Source texts of formatted documents:

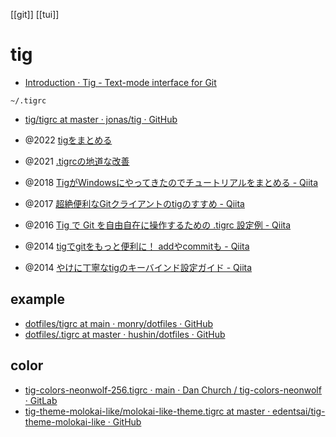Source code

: [[git]] [[tui]]

# tig
- [Introduction · Tig - Text-mode interface for Git](https://jonas.github.io/tig/)

`~/.tigrc`
- [tig/tigrc at master · jonas/tig · GitHub](https://github.com/jonas/tig/blob/master/tigrc)

- @2022 [tigをまとめる](https://zenn.dev/ispern/scraps/7dd13e64f7d541)
- @2021 [.tigrcの地道な改善](https://mogulla3.tech/articles/2021-03-27-01/)
- @2018 [TigがWindowsにやってきたのでチュートリアルをまとめる - Qiita](https://qiita.com/y-tsutsu/items/98fc75b8814c99619cf4)
- @2017 [超絶便利なGitクライアントのtigのすすめ - Qiita](https://qiita.com/vivid_muimui/items/7e7a740e6537749de0c0)
- @2016 [Tig で Git を自由自在に操作するための .tigrc 設定例 - Qiita](https://qiita.com/sfus/items/063797a1dd8fdc7d032f)
- @2014 [tigでgitをもっと便利に！ addやcommitも - Qiita](https://qiita.com/suino/items/b0dae7e00bd7165f79ea)
- @2014 [やけに丁寧なtigのキーバインド設定ガイド - Qiita](https://qiita.com/yoshikazusawa/items/3eaa6db78fa348d38bfe)

## example
- [dotfiles/tigrc at main · monry/dotfiles · GitHub](https://github.com/monry/dotfiles/blob/main/tigrc)
- [dotfiles/.tigrc at master · hushin/dotfiles · GitHub](https://github.com/hushin/dotfiles/blob/master/.tigrc)

## color
- [tig-colors-neonwolf-256.tigrc · main · Dan Church / tig-colors-neonwolf · GitLab](https://gitlab.com/h3xx/tig-colors-neonwolf/-/blob/main/tig-colors-neonwolf-256.tigrc)
- [tig-theme-molokai-like/molokai-like-theme.tigrc at master · edentsai/tig-theme-molokai-like · GitHub](https://github.com/edentsai/tig-theme-molokai-like/blob/master/colors/molokai-like-theme.tigrc)


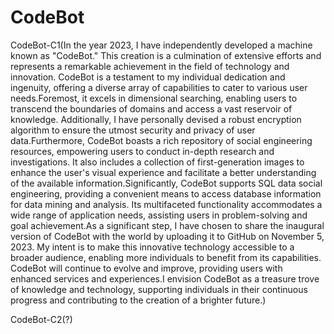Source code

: # CodeBot
CodeBot-C1(In the year 2023, I have independently developed a machine known as "CodeBot." This creation is a culmination of extensive efforts and represents a remarkable achievement in the field of technology and innovation. CodeBot is a testament to my individual dedication and ingenuity, offering a diverse array of capabilities to cater to various user needs.Foremost, it excels in dimensional searching, enabling users to transcend the boundaries of domains and access a vast reservoir of knowledge. Additionally, I have personally devised a robust encryption algorithm to ensure the utmost security and privacy of user data.Furthermore, CodeBot boasts a rich repository of social engineering resources, empowering users to conduct in-depth research and investigations. It also includes a collection of first-generation images to enhance the user's visual experience and facilitate a better understanding of the available information.Significantly, CodeBot supports SQL data social engineering, providing a convenient means to access database information for data mining and analysis. Its multifaceted functionality accommodates a wide range of application needs, assisting users in problem-solving and goal achievement.As a significant step, I have chosen to share the inaugural version of CodeBot with the world by uploading it to GitHub on November 5, 2023. My intent is to make this innovative technology accessible to a broader audience, enabling more individuals to benefit from its capabilities. CodeBot will continue to evolve and improve, providing users with enhanced services and experiences.I envision CodeBot as a treasure trove of knowledge and technology, supporting individuals in their continuous progress and contributing to the creation of a brighter future.)


CodeBot-C2(?)

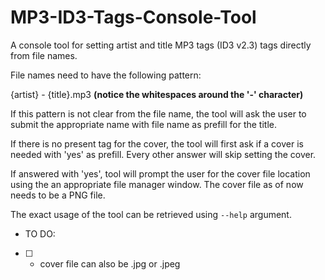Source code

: # MP3-ID3-Tags-Console-Tool

A console tool for setting artist and title MP3 tags (ID3 v2.3) tags directly from file names. 

File names need to have the following pattern: 

{artist} - {title}.mp3 **(notice the whitespaces around the '-' character)**

If this pattern is not clear from the file name, the tool will ask the user to submit the appropriate name with file name as prefill for the title. 

If there is no present tag for the cover, the tool will first ask if a cover is needed with 'yes' as prefill. Every other answer will skip setting the cover.

If answered with 'yes', tool will prompt the user for the cover file location using the an appropriate file manager window. The cover file as of now needs to be a PNG file. 

The exact usage of the tool can be retrieved using `--help` argument.

- TO DO:
- [ ] - cover file can also be .jpg or .jpeg 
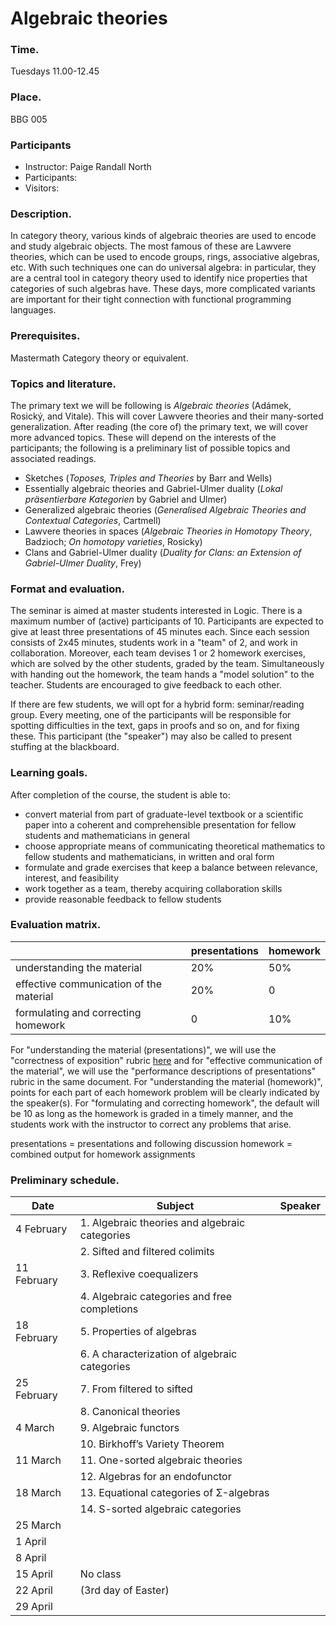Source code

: # Algebraic theories

### Time.
Tuesdays 11.00-12.45

### Place.
BBG 005

### Participants
- Instructor: Paige Randall North
- Participants:
- Visitors: 

### Description.
In category theory, various kinds of algebraic theories are used to encode and study algebraic objects. The most famous of these are Lawvere theories, which can be used to encode groups, rings, associative algebras, etc. With such techniques one can do universal algebra: in particular, they are a central tool in category theory used to identify nice properties that categories of such algebras have. These days, more complicated variants are important for their tight connection with functional programming languages.

### Prerequisites.
Mastermath Category theory or equivalent.

### Topics and literature.
The primary text we will be following is *Algebraic theories* (Adámek, Rosický, and Vitale). This will cover Lawvere theories and their many-sorted generalization. After reading (the core of) the primary text, we will cover more advanced topics. These will depend on the interests of the participants; the following is a preliminary list of possible topics and associated readings.
- Sketches (_Toposes, Triples and Theories_ by Barr and Wells)
- Essentially algebraic theories and Gabriel-Ulmer duality (_Lokal präsentierbare Kategorien_ by Gabriel and Ulmer)
- Generalized algebraic theories (_Generalised Algebraic Theories and Contextual Categories_, Cartmell)
- Lawvere theories in spaces (_Algebraic Theories in Homotopy Theory_, Badzioch; _On homotopy varieties_, Rosicky)
- Clans and Gabriel-Ulmer duality (_Duality for Clans: an Extension of Gabriel-Ulmer Duality_, Frey)

### Format and evaluation.
The seminar is aimed at master students interested in Logic. There is a maximum number of (active) participants of 10. Participants are expected to give at least three presentations of 45 minutes each. Since each session consists of 2x45 minutes, students work in a "team" of 2, and work in collaboration. Moreover, each team devises 1 or 2 homework exercises, which are solved by the other students, graded by the team. Simultaneously with handing out the homework, the team hands a "model solution" to the teacher. Students are encouraged to give feedback to each other.

If there are few students, we will opt for a hybrid form: seminar/reading group. Every meeting, one of the participants will be responsible for spotting difficulties in the text, gaps in proofs and so on, and for fixing these. This participant (the "speaker") may also be called to present stuffing at the blackboard.

### Learning goals.
After completion of the course, the student is able to:
- convert material from part of graduate-level textbook or a scientific paper into a coherent and comprehensible presentation for fellow students and mathematicians in general
- choose appropriate means of communicating theoretical mathematics to fellow students and mathematicians, in written and oral form
- formulate and grade exercises that keep a balance between relevance, interest, and feasibility
- work together as a team, thereby acquiring collaboration skills
- provide reasonable feedback to fellow students

### Evaluation matrix. 

| | presentations	| homework |
|-|---------------|----------|
|understanding the material	| 20%	| 50% |
| effective communication of the material	| 20%	| 0 |
| formulating and correcting homework	| 0	| 10% |

For "understanding the material (presentations)", we will use the "correctness of exposition" rubric [here](https://students.uu.nl/sites/default/files/beta_wiskunde_bachelor_scriptie_evaluatie-3.pdf) and for "effective communication of the material", we will use the "performance descriptions of presentations" rubric in the same document. For "understanding the material (homework)", points for each part of each homework problem will be clearly indicated by the speaker(s). For "formulating and correcting homework", the default will be 10 as long as the homework is graded in a timely manner, and the students work with the instructor to correct any problems that arise.

presentations = presentations and following discussion
homework = combined output for homework assignments

### Preliminary schedule.

| Date | Subject | Speaker |
|------|---------|---------|
| 4 February	| 1. Algebraic theories and algebraic categories	| |
| |	2. Sifted and filtered colimits |	|
| 11 February	| 3. Reflexive coequalizers	| |
| |	4. Algebraic categories and free completions	| |
| 18 February	| 5. Properties of algebras	| |
| |	6. A characterization of algebraic categories	| |
| 25 February	| 7. From filtered to sifted	| |
| |	8. Canonical theories	| |
| 4 March |	9. Algebraic functors	| |
| |	10. Birkhoff’s Variety Theorem	| |
| 11 March	| 11. One-sorted algebraic theories	| |
| | 	12. Algebras for an endofunctor	| |
| 18 March	| 13. Equational categories of Σ-algebras | |	
| |	14. S-sorted algebraic categories	| |
| 25 March | | |
| 1 April | | |
| 8 April | | |
| 15 April | No class| |
| 22 April | (3rd day of Easter)| |
| 29 April| | |



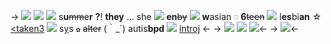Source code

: -> ![](https://pixelbank.neocities.org/text/3456902.gif)
![](https://media.discordapp.net/attachments/1012559729106624563/1050349374368129054/IMG_0570.gif)
![](https://pixelbank.neocities.org/decome/bunnies/96fadd6b.gif) s**u**~~mm~~e**r** **?**! **they** ... she ![](https://pixelbank.neocities.org/decome/swirlys/0c9fbf33.gif) **en**~~by~~ ![](https://pixelbank.neocities.org/decome/voca/3e0b4a4f.png)
**w**asian `♡` **6**~~teen~~ ![](https://pixelbank.neocities.org/decome/hearts/67e994b0.gif) l**es**bi**an** ☆ [<taken3](https://rentry.co/mafuyuasahiina)
![](https://pixelbank.neocities.org/decome/bows/f1816763-bab172c1.gif) s[y](https://rentry.co/carnival-happy)s `✿` ~~alter~~ (｀_´) autis**bpd** ![](https://pixelbank.neocities.org/decome/plants/f154136.gif) [introj](https://rentry.co/miizukiakiyama) <-
-> ![](https://pixelbank.neocities.org/decome/wings/25c9c401.gif) [![](https://64.media.tumblr.com/cb75542986596f16f214288b6b19bb3f/7cf915f60095705b-bd/s75x75_c1/082f36d0bf0ff5fd62287d2dea8318bf9fcfbb75.gif)](https://rentry.co/mizukiakiiyama) ![](https://pixelbank.neocities.org/decome/wings/2780b54c.gif)<-
-> ![](https://pixelbank.neocities.org/dividers/image148.gif)<-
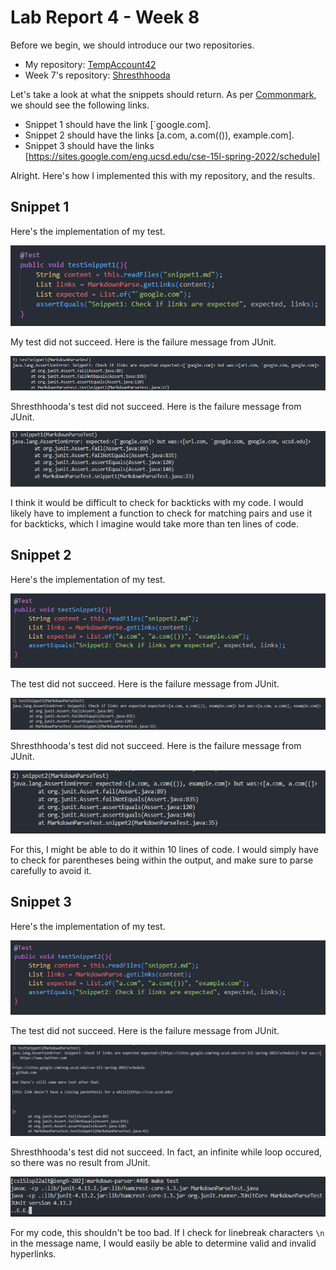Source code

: # Lab Report 4 - Week 8

Before we begin, we should introduce our two repositories.

- My repository: [TempAccount42](https://github.com/TempAccount42/markdown-parser)
- Week 7's repository: [Shresthhooda](https://github.com/Shresthhooda/markdown-parser)

Let's take a look at what the snippets should return. As per [Commonmark](https://spec.commonmark.org/dingus/), we should see the following links.

- Snippet 1 should have the link [\`google.com].
- Snippet 2 should have the links [a.com, a.com(()), example.com].
- Snippet 3 should have the links [https://sites.google.com/eng.ucsd.edu/cse-15l-spring-2022/schedule]

Alright. Here's how I implemented this with my repository, and the results.

## Snippet 1
Here's the implementation of my test.

![Test Snippet 1](testSnippet1.PNG)

My test did not succeed. Here is the failure message from JUnit.

![Snippet 1 Failure](snippet1Failure.PNG)

Shresthhooda's test did not succeed. Here is the failure message from JUnit.

![Snippet 1 Failure Shresthhooda](snippet1Failure2.PNG)

I think it would be difficult to check for backticks with my code. I would likely have to implement a function to check for matching pairs and use it for backticks, which I imagine would take more than ten lines of code.

## Snippet 2
Here's the implementation of my test.

![Test Snippet 2](testSnippet2.PNG)

The test did not succeed. Here is the failure message from JUnit.

![Snippet 2 Failure](snippet2Failure.PNG)

Shresthhooda's test did not succeed. Here is the failure message from JUnit.

![Snippet 2 Failure Shresthhooda](snippet2Failure2.PNG)

For this, I might be able to do it within 10 lines of code. I would simply have to check for parentheses being within the output, and make sure to parse carefully to avoid it.

## Snippet 3
Here's the implementation of my test.

![Test Snippet 3](testSnippet2.PNG)

The test did not succeed. Here is the failure message from JUnit.

![Snippet 3 Failure](snippet3Failure.PNG)

Shresthhooda's test did not succeed. In fact, an infinite while loop occured, so there was no result from JUnit.

![Snippet 3 Failure Shresthhooda](snippet3Failure2.PNG)

For my code, this shouldn't be too bad. If I check for linebreak characters `\n` in the message name, I would easily be able to determine valid and invalid hyperlinks.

Exercise requirements:
Show every line in the records above that contains the word "artist".

Solution for this exercise:
A console tool for setting artist and title MP3 tags (ID3 v2.3) tags directly from file names. 
{artist} - {title}.mp3 **(notice the whitespaces around the '-' character)**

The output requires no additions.